─── MATERIAL FOR THIS EXERCISE ───
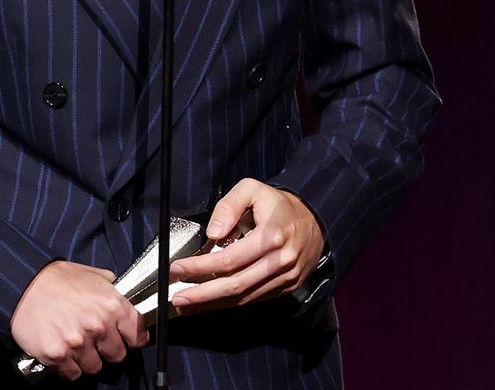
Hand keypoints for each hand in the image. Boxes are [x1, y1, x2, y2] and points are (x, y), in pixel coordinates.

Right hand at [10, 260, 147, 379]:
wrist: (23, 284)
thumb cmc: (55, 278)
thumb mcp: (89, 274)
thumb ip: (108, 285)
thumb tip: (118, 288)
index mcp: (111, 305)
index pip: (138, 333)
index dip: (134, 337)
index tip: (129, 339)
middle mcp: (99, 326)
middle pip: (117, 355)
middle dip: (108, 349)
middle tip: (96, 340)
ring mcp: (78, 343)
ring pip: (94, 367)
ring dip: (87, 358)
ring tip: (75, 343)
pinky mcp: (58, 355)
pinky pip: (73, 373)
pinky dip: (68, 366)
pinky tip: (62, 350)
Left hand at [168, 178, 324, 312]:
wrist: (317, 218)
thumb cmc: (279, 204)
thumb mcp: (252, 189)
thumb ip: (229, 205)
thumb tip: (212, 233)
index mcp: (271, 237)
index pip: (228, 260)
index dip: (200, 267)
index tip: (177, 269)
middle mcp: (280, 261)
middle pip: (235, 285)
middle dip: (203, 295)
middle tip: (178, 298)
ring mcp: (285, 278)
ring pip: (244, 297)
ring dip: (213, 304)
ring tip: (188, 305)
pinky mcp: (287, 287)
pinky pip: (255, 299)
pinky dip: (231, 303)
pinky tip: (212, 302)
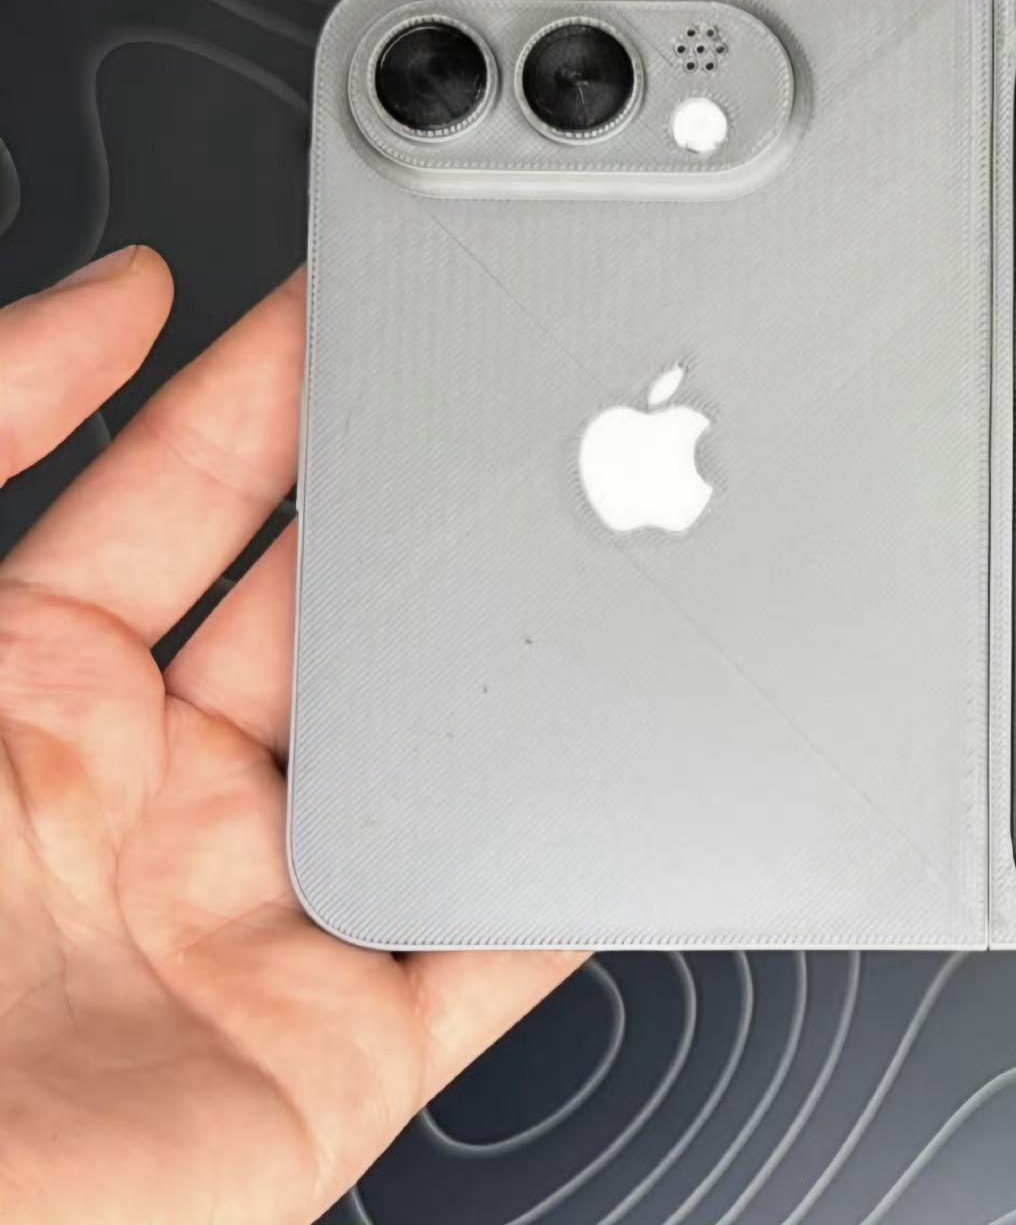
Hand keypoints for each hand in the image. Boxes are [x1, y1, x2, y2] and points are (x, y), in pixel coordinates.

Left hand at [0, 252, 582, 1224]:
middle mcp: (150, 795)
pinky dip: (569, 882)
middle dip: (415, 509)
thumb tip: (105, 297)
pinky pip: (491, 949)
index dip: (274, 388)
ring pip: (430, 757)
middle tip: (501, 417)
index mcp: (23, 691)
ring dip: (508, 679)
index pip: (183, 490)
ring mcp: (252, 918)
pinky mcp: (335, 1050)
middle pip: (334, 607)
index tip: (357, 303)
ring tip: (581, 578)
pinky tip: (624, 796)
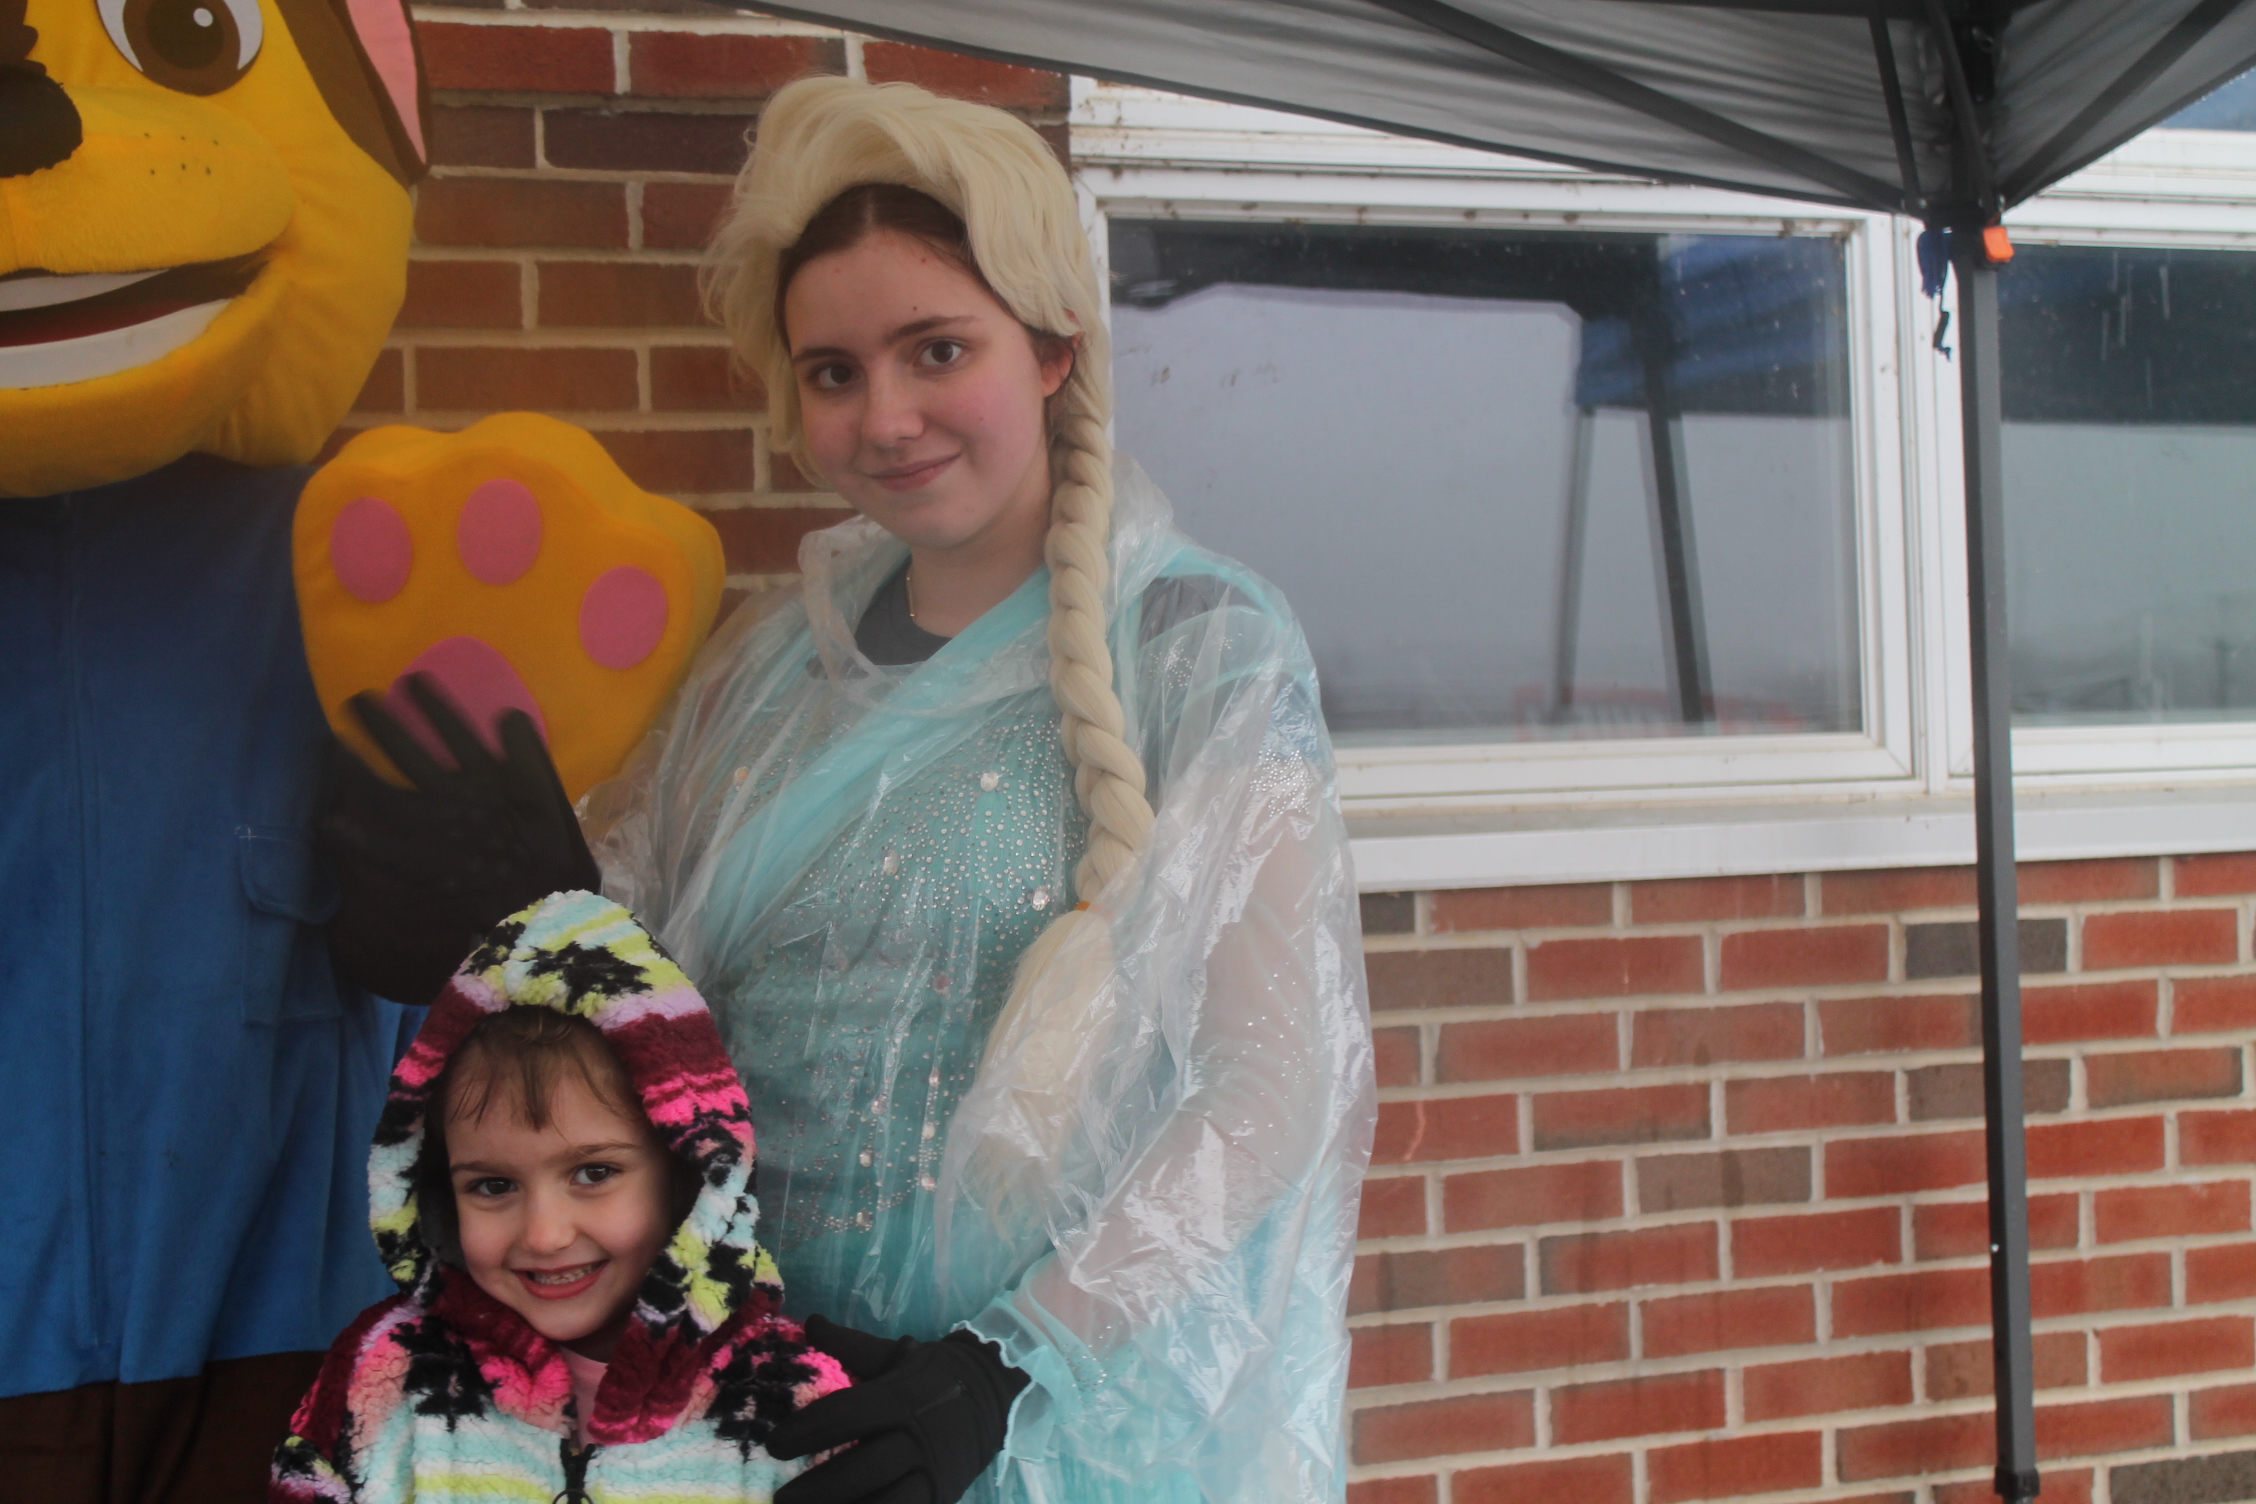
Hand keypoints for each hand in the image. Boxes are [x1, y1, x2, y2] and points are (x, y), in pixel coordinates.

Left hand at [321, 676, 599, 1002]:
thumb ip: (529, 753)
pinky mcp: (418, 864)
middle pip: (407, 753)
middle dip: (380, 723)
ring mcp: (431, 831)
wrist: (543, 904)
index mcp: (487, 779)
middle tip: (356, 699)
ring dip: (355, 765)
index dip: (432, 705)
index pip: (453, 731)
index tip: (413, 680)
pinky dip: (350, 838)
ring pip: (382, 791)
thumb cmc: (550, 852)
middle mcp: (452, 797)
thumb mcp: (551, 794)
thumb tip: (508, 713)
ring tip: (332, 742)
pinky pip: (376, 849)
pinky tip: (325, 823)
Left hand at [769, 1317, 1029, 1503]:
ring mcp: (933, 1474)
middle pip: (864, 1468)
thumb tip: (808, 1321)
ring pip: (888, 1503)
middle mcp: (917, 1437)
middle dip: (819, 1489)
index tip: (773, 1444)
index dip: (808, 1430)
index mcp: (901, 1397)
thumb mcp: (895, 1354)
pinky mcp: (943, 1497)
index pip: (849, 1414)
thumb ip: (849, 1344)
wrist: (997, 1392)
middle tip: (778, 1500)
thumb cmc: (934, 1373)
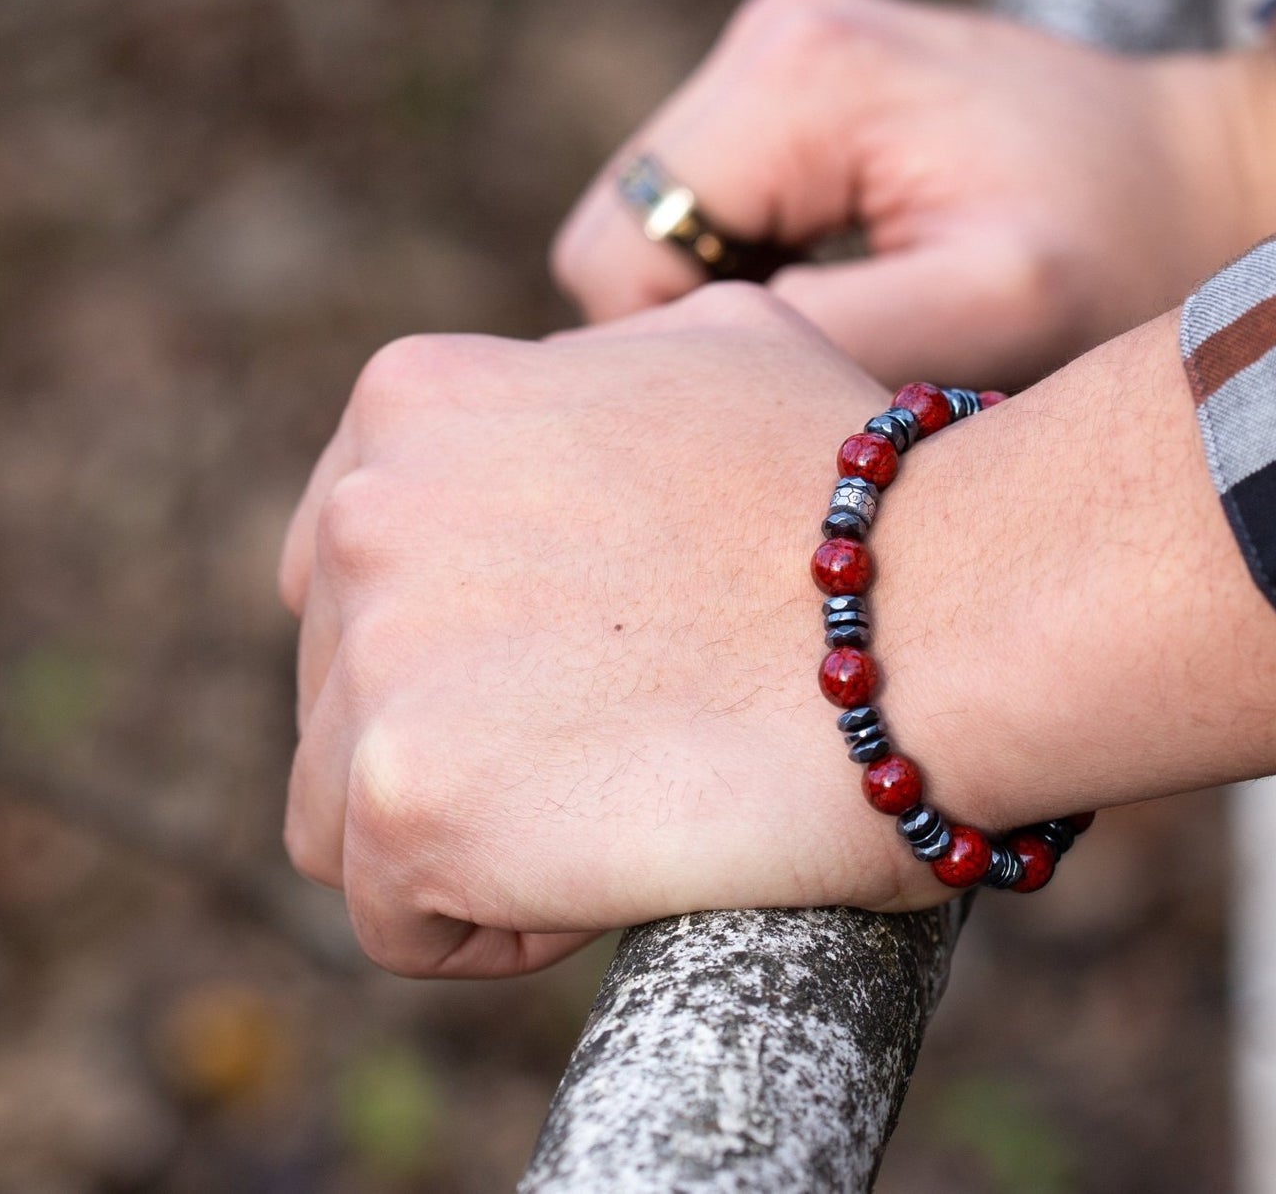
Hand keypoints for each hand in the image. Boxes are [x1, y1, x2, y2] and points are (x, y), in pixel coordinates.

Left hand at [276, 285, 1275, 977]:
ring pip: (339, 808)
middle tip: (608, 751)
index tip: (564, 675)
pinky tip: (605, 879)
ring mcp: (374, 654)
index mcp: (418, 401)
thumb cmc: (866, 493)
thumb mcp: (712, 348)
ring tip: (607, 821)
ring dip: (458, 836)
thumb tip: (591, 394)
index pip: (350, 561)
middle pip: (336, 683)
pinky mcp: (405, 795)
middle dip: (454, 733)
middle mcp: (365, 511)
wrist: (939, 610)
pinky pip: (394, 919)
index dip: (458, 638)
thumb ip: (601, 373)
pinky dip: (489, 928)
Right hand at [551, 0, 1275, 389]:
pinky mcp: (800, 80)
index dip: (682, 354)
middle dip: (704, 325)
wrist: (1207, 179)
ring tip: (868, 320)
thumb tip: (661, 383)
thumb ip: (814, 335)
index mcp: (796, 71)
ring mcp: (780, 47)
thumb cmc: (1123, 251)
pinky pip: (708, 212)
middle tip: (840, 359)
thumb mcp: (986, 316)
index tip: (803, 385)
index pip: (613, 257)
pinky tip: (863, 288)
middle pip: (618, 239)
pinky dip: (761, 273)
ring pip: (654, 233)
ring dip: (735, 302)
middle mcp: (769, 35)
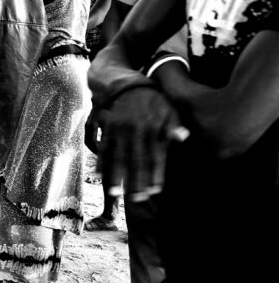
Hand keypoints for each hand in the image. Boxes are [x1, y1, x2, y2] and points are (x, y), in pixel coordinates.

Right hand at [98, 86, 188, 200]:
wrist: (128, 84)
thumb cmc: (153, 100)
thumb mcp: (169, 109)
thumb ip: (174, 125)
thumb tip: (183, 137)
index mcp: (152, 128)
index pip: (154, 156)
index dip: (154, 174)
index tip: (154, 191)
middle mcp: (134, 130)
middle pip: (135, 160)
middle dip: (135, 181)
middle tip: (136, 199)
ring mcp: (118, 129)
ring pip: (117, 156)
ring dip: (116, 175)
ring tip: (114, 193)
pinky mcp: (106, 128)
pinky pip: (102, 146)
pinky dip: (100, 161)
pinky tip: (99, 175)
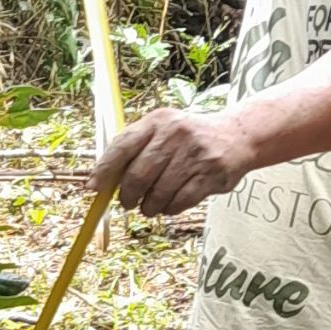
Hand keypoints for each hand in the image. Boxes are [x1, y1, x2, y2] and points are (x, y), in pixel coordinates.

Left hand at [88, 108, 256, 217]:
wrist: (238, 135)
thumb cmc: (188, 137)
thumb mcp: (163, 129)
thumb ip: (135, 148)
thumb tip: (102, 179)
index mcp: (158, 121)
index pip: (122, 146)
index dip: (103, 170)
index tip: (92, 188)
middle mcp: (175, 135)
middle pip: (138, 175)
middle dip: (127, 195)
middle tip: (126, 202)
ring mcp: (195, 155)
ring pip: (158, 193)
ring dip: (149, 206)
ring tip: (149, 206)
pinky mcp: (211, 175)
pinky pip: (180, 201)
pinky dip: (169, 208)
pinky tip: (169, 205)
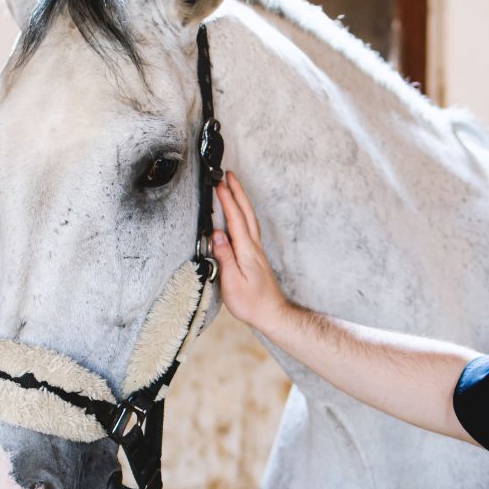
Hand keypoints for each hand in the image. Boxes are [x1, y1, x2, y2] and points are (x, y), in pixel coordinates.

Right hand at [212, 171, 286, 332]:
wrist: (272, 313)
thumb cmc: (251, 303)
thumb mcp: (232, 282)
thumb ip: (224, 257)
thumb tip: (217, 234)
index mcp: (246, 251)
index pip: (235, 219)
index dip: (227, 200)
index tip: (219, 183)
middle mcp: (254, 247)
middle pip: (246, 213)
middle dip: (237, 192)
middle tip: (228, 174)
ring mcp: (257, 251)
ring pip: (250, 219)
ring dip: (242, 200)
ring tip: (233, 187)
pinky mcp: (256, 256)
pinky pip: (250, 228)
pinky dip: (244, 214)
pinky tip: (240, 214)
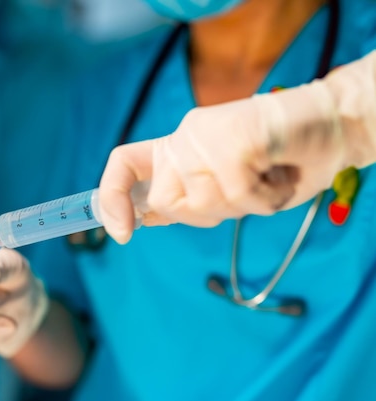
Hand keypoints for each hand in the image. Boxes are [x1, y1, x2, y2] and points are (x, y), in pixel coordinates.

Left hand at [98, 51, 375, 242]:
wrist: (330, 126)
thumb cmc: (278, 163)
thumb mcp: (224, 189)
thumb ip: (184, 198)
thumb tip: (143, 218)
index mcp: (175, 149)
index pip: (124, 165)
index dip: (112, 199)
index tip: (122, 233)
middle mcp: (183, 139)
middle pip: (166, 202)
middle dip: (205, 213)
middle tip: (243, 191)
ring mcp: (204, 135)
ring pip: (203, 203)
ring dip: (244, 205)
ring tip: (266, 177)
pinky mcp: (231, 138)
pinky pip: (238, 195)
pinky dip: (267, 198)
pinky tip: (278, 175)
───
- WHAT THIS TASK INVOLVES
Go through the records above and copy each line where "Right" is found.

- ANSWER TO THIS EXERCISE
Right hand at [10, 260, 147, 379]:
Right hand at [551, 0, 1275, 389]:
Right hand at [98, 86, 188, 200]:
Right hand at [212, 171, 286, 332]:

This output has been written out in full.